# Watching recordings on deactivated R10?



## baldrick5 (Apr 1, 2008)

I currently have an old school SD DirecTivo unit (Model R10) that i own; it is currently almost entirely filled up with Movies I have yet to watch.....

I plan to replace this with a brand new HR21-700 in the very near future. 

I want to hook up the old R10 to my new TV so I can still watch the movies I have stored on it,but the box won't be hooked into the satellite lines-my 2 satellite lines that are currently hooked in to my R10 will be hooked into my new HR21.

Is it possible to still watch my old programming on my soon to be deactivated R10? If so,how should i go about this? I want to take the R10 off the account since I don't want to pay the extra $5/month since i will no longer be watching SAT programming on the R10.....

Thanks


----------



## litzdog911 (Jun 23, 2004)

baldrick5 said:


> ....
> 
> Is it possible to still watch my old programming on my soon to be deactivated R10? If so,how should i go about this? I want to take the R10 off the account since I don't want to pay the extra $5/month since i will no longer be watching SAT programming on the R10.....
> 
> Thanks


Yes, you should be able to watch those old recordings. Just to be safe, disconnect the satellite cables and phone line before deactivating the R10 from your account.


----------



## lonewoolf (Nov 21, 2005)

litzdog911 said:


> Yes, you should be able to watch those old recordings. Just to be safe, disconnect the satellite cables and phone line before deactivating the R10 from your account.


Why?


----------



## codespy (Mar 30, 2006)

You don't have to on the TiVo models. This applies to DirecTV's newer branded DVR's. The signal DirecTV sends down on deactivation kills playback abilities of recorded content on DirecTV's machines, luckily not on TiVo's.


----------



## Frostwolf (May 10, 2006)

So if I have the MRV activated on my active recievers and and old reciever I picked up had MRV then could I use the old tivo to watch what was recorded in the other room?

I will slap a hard drive in and get it running if it will.

- - - - - - -

List of tasks:
a. Give the username of every person who posts in the forum thread about watching recordings on a deactivated R10.
b. Condense the paragraph in the R10 thread that begins "I want to hook up the old R10" into a short bulleted list that keeps its main facts.

[Extracted records]
- - - - - - -

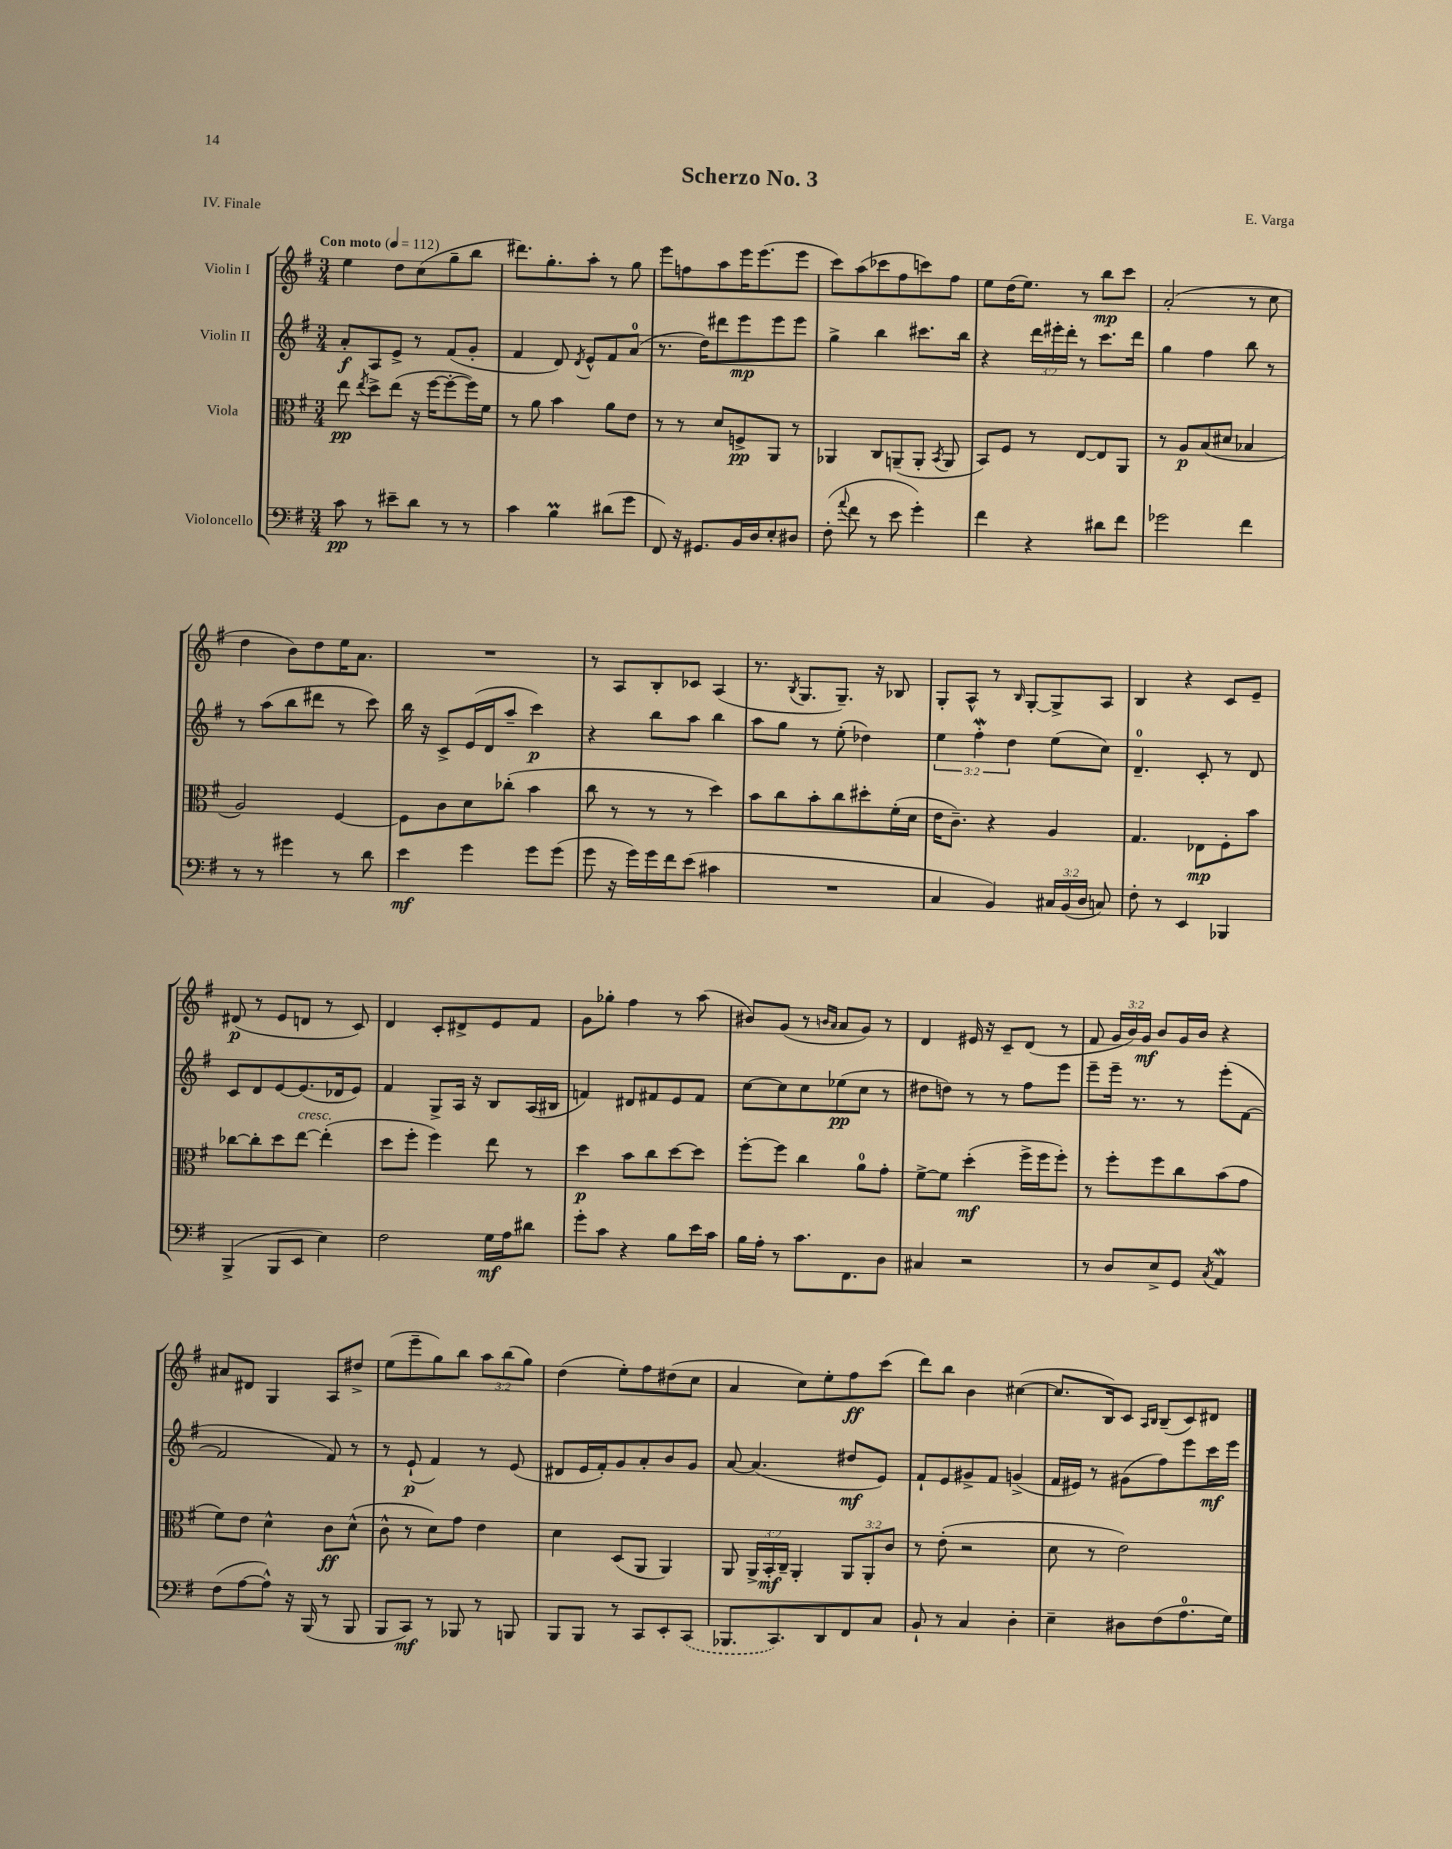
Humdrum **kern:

**kern	**kern	**kern	**kern
*staff4	*staff3	*staff2	*staff1
*clefF4	*clefC3	*clefG2	*clefG2
*k[f#]	*k[f#]	*k[f#]	*k[f#]
*M3/4	*M3/4	*M3/4	*M3/4
*MM112	*MM112	*MM112	*MM112
8c	8ee	8a'	4ee
.	8qee	.	.
8r	8dd^	8A	.
8e#~	(8ee	8e^	8dd
8d	16r	8r	(8cc
.	[16ff#	.	.
8r	8ff#'_	(8f#	8gg~
8r	16ff#])	8g'	8bb
.	16f#	.	.
=	=	=	=
4c	8r	4f#	8.ddd#)
.	8a	.	.
.	.	.	8.gg'
4B	4b	8d)	.
.	.	8qd	.
.	.	8e^^	8aa'
(8d#	8a	8f#	8r
8g	8e	(8a	8gg
=	=	=	=
8FF#)	8r	8.r	8eee
16r	8r	.	8ff
8.GG#	.	16dd)	.
.	8d	8ddd#	8aa
16BB	8F^	8eee	16eee
16D	.	.	(8.eee
8E'	8AA	8eee	.
8D#	8r	8eee	8eee
=	=	=	=
(8F#'	4AA-	4gg^	8ccc)
8qqa	.	.	.
8f#	.	.	(8aa
8r	8C	4bb	8ccc-
8e	(8AA~	.	8ff#
4g')	8AA'	8.ccc#	8ccc)
.	8qBB	.	.
.	8AA	.	8ff#
.	.	16bb	.
=	=	=	=
4f#	8BB)	4r	8ee
.	8F#	.	(16dd
.	.	.	8.ee)
4r	8r	24ddd	.
.	.	24eee#'	.
.	.	24ddd'	.
.	[8E	8r	8r
8d#	8E]	8.ccc	8bb
8f#	8AA	.	8ccc
.	.	16ddd	.
=	=	=	=
2g-	8r	4gg	(2a'
.	8A	.	.
.	(8B	4ff#	.
.	8d#	.	.
4f#	4B-	8bb	8r
.	.	8r	8cc
=	=	=	=
8r	2A)	8r	4dd
8r	.	(8aa	.
4g#	.	8bb	8b)
.	.	8ddd#	8dd
8r	[4F#	8r	16ee
.	.	.	8.a
8d	.	8ccc)	.
=	=	=	=
4e	8F#]	16bb	2.r
.	.	16r	.
.	8c	8c^	.
4g	8d	(16e	.
.	.	16d	.
.	(8cc-'	8aa~	.
8g	4b	4ccc)	.
(8g	.	.	.
=	=	=	=
8g	8cc	4r	8r
16r	8r	.	8A
16g)	.	.	.
16g	8r	8bb	8B'
16f#	.	.	.
(8e	8r	8aa	8c-
4c#	4dd)	4bb	(4A
=	=	=	=
2.r	8b	8aa	8.r
.	8cc	8gg	.
.	.	.	8qB
.	.	.	8.G
.	8b'	8r	.
.	8cc	(8ee'	8.G~)
.	8dd#'	4dd-)	.
.	.	.	16r
.	(16f#'	.	8B-
.	16d	.	.
=	=	=	=
4C	16e	6ee	8G'
.	8.c~)	.	.
.	.	.	8A^^
.	.	6ff#'	.
4BB)	4r	.	8r
.	.	6dd	.
.	.	.	16qqB
.	.	.	[8G'
24C#	4A	(8ee	8G^]
(24BB	.	.	.
24D	.	.	.
8C)	.	8cc)	8A
=	=	=	=
8F#'	4.G	4.d~	4B
8r	.	.	.
4EE	.	.	4r
.	8E-	8c'	.
4BBB-	8F#'	8r	8c
.	8b	8d	8e~
=	=	=	=
(4BBB^	[8cc-	8c	(8d#
.	8cc-']	8d	8r
8BBB	8dd	[8e	8e
8EE	[8ee	(8.e]	8d
4E)	(4ee']	.	8r
.	.	16d-	.
.	.	8e)	8c)
=	=	=	=
2F#	8dd	4f#	4d
.	8ff#'	.	.
.	4ff#)	8G^	8c'
.	.	16A	8d#^
.	.	16r	.
16G	8ee	8B	8e
16A	.	.	.
8d#	8r	(16A	8f#
.	.	16B#	.
=	=	=	=
8g'	4dd	4f)	8g
8c	.	.	8gg-'
4r	8b	8d#	4ff#
.	8cc	8f#	.
8B	[8dd	8e	8r
16e	8dd]	8f#	(8aa
16c	.	.	.
=	=	=	=
16B	[8ff#'	[8cc	8b#)
16A'	.	.	.
8r	8ff#]	8cc]	(8g
8.c	4cc	8cc	8r
.	.	.	16qqb
.	.	.	16qqa
.	.	(8ee-	8a
8.FF#	.	.	.
.	8a	8cc	8g)
8D	8g'	8r	8r
=	=	=	=
4C#	[8f#^	8dd#	4d
.	8f#]	8dd)	.
2r	(4dd'	8r	16e#
.	.	.	16r
.	.	8r	8c~
.	16ff#^	8ff#	(8d
.	16ff#	.	.
.	8ff#')	8eee	8r
=	=	=	=
8r	8r	8eee~	8f#
8D	8ff#'	16eee~	24g
.	.	.	24b)
.	.	8.r	.
.	.	.	24g
8E^	8ff#	.	8b
8GG	8cc	8r	16g
.	.	.	16b
8qC	.	.	.
4AA	(8b	(8eee'	4r
.	8g	[8f#	.
=	=	=	=
(8F#	8f#)	2f#]	8a#
[8A	8e	.	8d#
8A^^])	4d^^	.	4G
16r	.	.	.
(16BBB	.	.	.
8r	8c	8f#)	8A
8BBB	(8d^^	8r	8dd#^
=	=	=	=
8BBB	8c^^	8r	(8ee
8CC)	8r	(8e`	8eee~
8r	8d)	4f#)	8gg)
8BBB-	8g	.	8bb
8r	4e	8r	12aa
.	.	.	(12bb
8BBB	.	(8e	.
.	.	.	12gg)
=	=	=	=
8BBB	4d	8d#	(4dd
8BBB	.	16e	.
.	.	16f#')	.
8r	(8D	8g	8ee')
8CC	8AA	8a'	8ff#
8EE'	4AA)	8b	(8dd#
(8CC	.	8g	8cc
=	=	=	=
8.BBB-	8AA	[8a	4a
.	24AA^	(4.a]	.
.	24BB'	.	.
8.CC)	.	.	.
.	24C~	.	.
.	4AA'	.	8cc)
8DD	.	.	8ee'
8FF#	12AA	8dd#	8ff#
.	12AA'	.	.
8C	.	8e)	(8ccc
.	12c	.	.
=	=	=	=
8BB`	8r	8f#`	8ddd)
8r	(8e'	8e	8bb
4C	2r	8g#^	4b
.	.	8f#	.
4D'	.	(4g^	([4cc#
=	=	=	=
4E~	8d	16f#	8.cc#]
.	.	16e#)	.
.	8r	8r	.
.	.	.	16B)
8D#	2e)	(8g#	8c
.	.	.	16qqA
.	.	.	16qqB
(8F#	.	8ff#)	(8B~
8.A	.	8eee	8c)
.	.	16ccc	8d#
16G)	.	16eee	.
==	==	==	==
*-	*-	*-	*-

- - - - - - -

Results by task:
a. baldrick5, litzdog911, lonewoolf, codespy, Frostwolf

b.
- I want to connect the old R10 to my new TV to keep watching the movies stored on it.
- The R10 won't be connected to the satellite lines.
- My 2 satellite lines now connected to the R10 will go to the new HR21.